### Task
According to the text on diabetes, about how long is the preclinical phase of diabetes?

### Text
═══
Type 1 diabetes is one of the most common chronic childhood illnesses. Each year nearly 15,000 Americans are diagnosed with type 1 diabetes. Type 1 diabetes currently requires lifelong insulin therapy, and intensive control is associated with increased risks for hypoglycemia.

The goal of treatment for type 1 diabetes is to achieve tight metabolic control in order to reduce complications and mortality. Treatment for type 1 diabetes consists of a series of interrelated components, including insulin therapy, medical nutrition therapy, physical activity, and self-monitoring of blood glucose (SMBG). Treatment and prevention of Type 2 diabetes includes lifestyle changes (medical nutrition therapy and increased physical activity), and pharmacologic therapy (oral and injectable medications including sulfonylureas, meglitinides, biguanides, thiazolidinediones, alpha- glucosidase inhibitors, combination oral therapy and insulin, respectively). The pharmacology, initiation and adjustment of insulin dosing are also important considerations.

The prevalence of diabetes continues to rise as the rates of obesity and sedentary behavior increase. Diabetes is known to have a long preclinical phase of approximately 10-12 years, during which metabolic changes may already be causing microvascular and macrovascular complications. Accordingly, recent research has focused on the prevention and/or delay of Type 2 diabetes. Prevention efforts generally fall into two categories: lifestyle interventions and pharmacotherapy. Current emphasis is on lifestyle interventions since they have proven to be more effective than medications, do not cause any unwanted side effects, and confer additional benefits over and above the prevention or delay of Type 2 diabetes, such as weight reduction and reduction of cardiovascular risk.
═══
[Transcribed page contents]
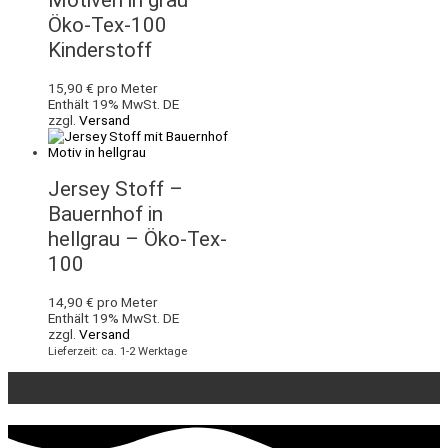
Motiven in grau –
Öko-Tex-100
Kinderstoff
15,90
€
pro Meter
Enthält 19% MwSt. DE
zzgl.
Versand
Jersey Stoff –
Bauernhof in
hellgrau – Öko-Tex-
100
14,90
€
pro Meter
Enthält 19% MwSt. DE
zzgl.
Versand
Lieferzeit: ca. 1-2 Werktage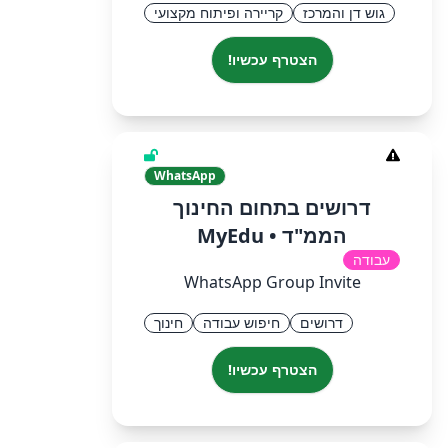
גוש דן והמרכז
קריירה ופיתוח מקצועי
הצטרף עכשיו!
WhatsApp
דרושים בתחום החינוך
הממ"ד • MyEdu
עבודה
WhatsApp Group Invite
דרושים
חיפוש עבודה
חינוך
הצטרף עכשיו!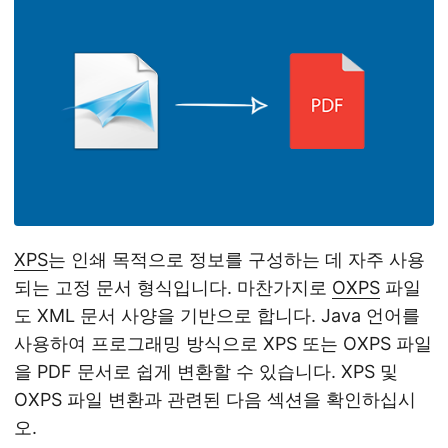
XPS
는 인쇄 목적으로 정보를 구성하는 데 자주 사용
되는 고정 문서 형식입니다. 마찬가지로
OXPS
파일
도 XML 문서 사양을 기반으로 합니다. Java 언어를
사용하여 프로그래밍 방식으로 XPS 또는 OXPS 파일
을 PDF 문서로 쉽게 변환할 수 있습니다. XPS 및
OXPS 파일 변환과 관련된 다음 섹션을 확인하십시
오.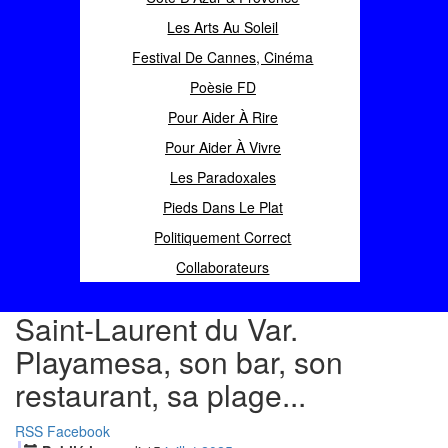
Les Arts Au Soleil
Festival De Cannes, Cinéma
Poèsie FD
Pour Aider À Rire
Pour Aider À Vivre
Les Paradoxales
Pieds Dans Le Plat
Politiquement Correct
Collaborateurs
Saint-Laurent du Var.
Playamesa, son bar, son
restaurant, sa plage...
RSS
Facebook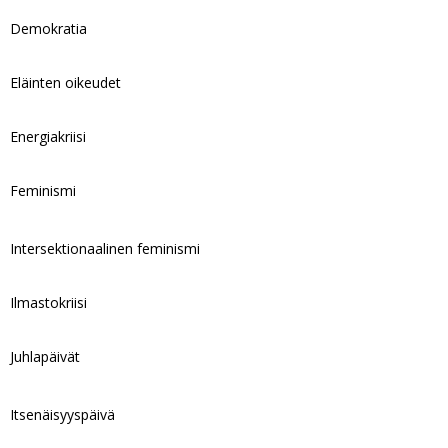
Demokratia
Eläinten oikeudet
Energiakriisi
Feminismi
Intersektionaalinen feminismi
Ilmastokriisi
Juhlapäivät
Itsenäisyyspäivä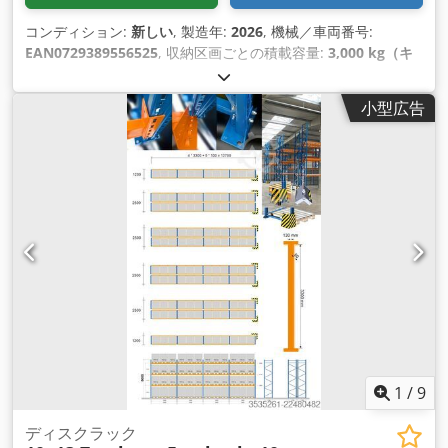
コンディション:
新しい
, 製造年:
2026
, 機械／車両番号:
EAN0729389556525
, 収納区画ごとの積載容量:
3,000 kg（キ
ログラム）
, 全長:
44,800 mm
, 全高:
4,500 mm
, トラス1対あ
たりの最大荷重:
3,000 kg（キログラム）
, 棚の列数:
4
, フレー
小型広告
ム高さ:
4,500 mm
, クリアスパン:
3,600 mm
, 支柱間のクリア
ランス:
3,600 mm
, フレーム幅:
1,100 mm
, 棚の高さ:
4,500
mm
, 棚の長さ:
44,800 mm
, サポート長さ:
3,600 mm
,
1
/
9
ディスクラック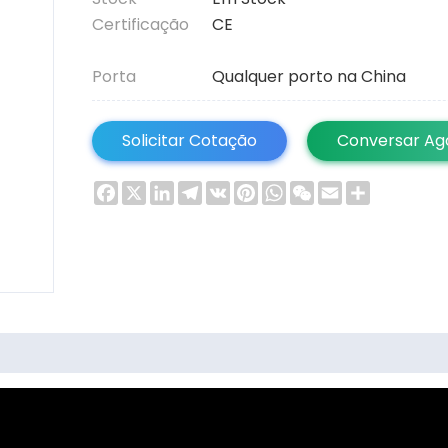
Certificação
CE
Porta
Qualquer porto na China
Solicitar Cotação
Conversar Ag
Facebook
X
LinkedIn
Telegram
VK
Pinterest
WhatsApp
WeChat
Email
Share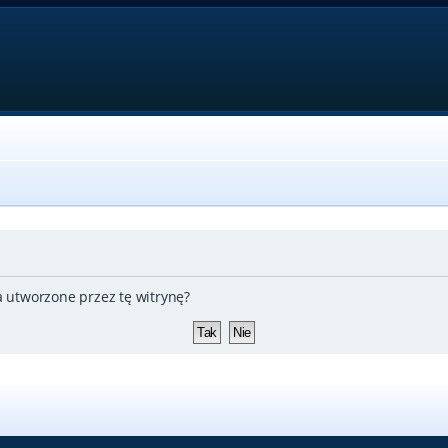
 utworzone przez tę witrynę?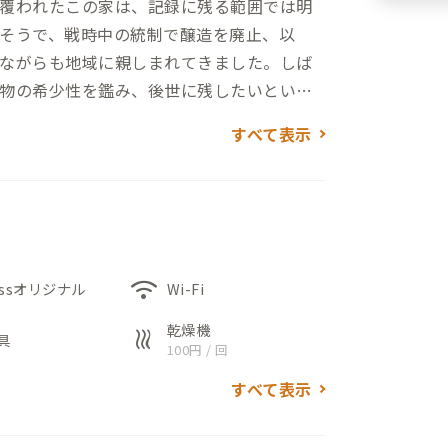
覆われたこの家は、記録に残る範囲では明
そうで、戦時中の統制で醸造を廃止、以
ながらも地域に親しまれてきました。しば
物の希少性を鑑み、後世に残したいという
と生まれ変わりました。またADDressの
すべて表示
やADDressのサテライトオフィスが入る
ーブルや床の段差に腰掛けることで、大人
奥には和室があり、趣ある空間が広がりま
wifi
essオリジナル
Wi-Fi
備えつけられており、本格的な料理にも適
乾燥機
heat
具
ルは大勢での食事も可能にします。WC、浴
100円 / 回
待ち時間も少なく利用できるのも嬉しいポ
すべて表示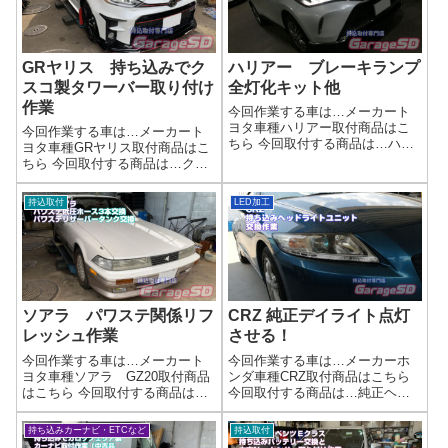
当店なら...
修理対応が結...
GRヤリス 持ち込みでク
ハリアー ブレーキランプ
スコ製タワーバー取り付け
全灯化キット他
作業
今回作業する車は…メーカート
ヨタ車種ハリアー取付商品はこ
今回作業する車は…メーカート
ちら 今回取付する商品は…ハリ
ヨタ車種GRヤリス取付商品はこ
アーエンブレムブレーキランプ
ちら 今回取付する商品は…クス
全灯化キットラゲッジランプキ
コ製 タワーバータワーバーは
ット作業写真ラゲッジスペース
取り付けすると結構車のフィー
持込取付
LED加工
の視認性がとても良くなりまし
リングが変わるんですよ～作業
た。電源スイッチ付きなので、
写真簡単に取り付けられる車も
操作性も抜群で...
あるんですが、ストラットまわ
りを結構ばら...
ソアラ パワステ関係リフ
CRZ 純正デイライト点灯
レッシュ作業
させる！
今回作業する車は…メーカート
今回作業する車は…メーカーホ
ヨタ車種ソアラ GZ20取付商品
ンダ車種CRZ取付商品はこちら
はこちら 今回取付する商品は…
今回取付する商品は…純正ヘッ
純正部品が出ないので、汎用品
ドライトですが簡単に言うと流
で対応します作業写真年代物の
用取り付けです作業写真ディー
持ち込みカーナビ・ETCなど
持込取付
お車なので、出ない部品も多数
ラーなどではやってくれない魔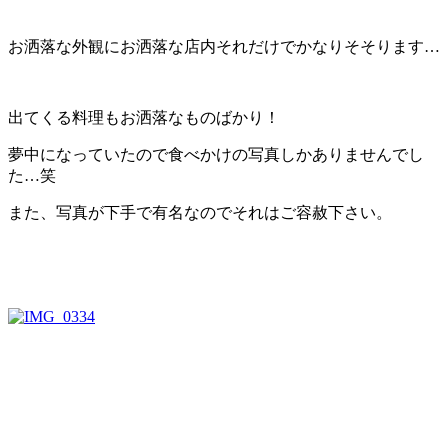
お洒落な外観にお洒落な店内それだけでかなりそそります…
出てくる料理もお洒落なものばかり！
夢中になっていたので食べかけの写真しかありませんでし
た…笑
また、写真が下手で有名なのでそれはご容赦下さい。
═══
### Answer to this problem
Approximately 10-12 years.